01101001 00100000 01101100 01101111 01110110
01100101 00100000 01111001 01101111 01110101
"I hope you know-"
"Math Olympiad," Changmin counters.
"Just because I-"
"Square root of 7,569."
"Eighty-seven, shut up," Kyuhyun snaps.
Changmin leans forward on his elbows and kisses him full on the mouth. Kyuhyun says something muffled like huh and then he's kissing back, leaning into it like Changmin's pulling him off axis, derailing him. Changmin licks at the curve of his mouth and when he pulls away to breathe, it's in millimetres.
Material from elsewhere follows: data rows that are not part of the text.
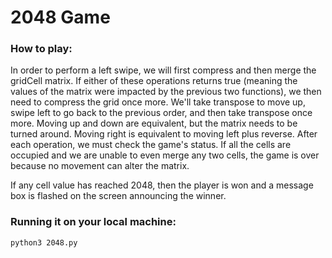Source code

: # 2048 Game
### How to play:

In order to perform a left swipe, we will first compress and then merge the gridCell matrix. If either of these operations returns true (meaning the values of the matrix were impacted by the previous two functions), we then need to compress the grid once more.
We'll take transpose to move up, swipe left to go back to the previous order, and then take transpose once more.
Moving up and down are equivalent, but the matrix needs to be turned around.
Moving right is equivalent to moving left plus reverse.
After each operation, we must check the game's status. If all the cells are occupied and we are unable to even merge any two cells, the game is over because no movement can alter the matrix.

If any cell value has reached 2048, then the player is won and a message box is flashed on the screen announcing the winner.

### Running it on your local machine:
```
python3 2048.py
```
The smile tugging at Kyuhyun's mouth is bright, a little wider than Changmin can remember it ever being. "Can I," he says, moving toward Changmin and stopping again. His fingers are digging into the brick like he has an itch, an addiction; like the distance between them is insufferable.
"Yeah," Changmin says, leaning forward until their foreheads touch. Sunlight floods the corner of his vision; Changmin's smile reflects Kyuhyun's, brilliant and wondering. He curls his pinky finger around Kyuhyun's. "Anytime."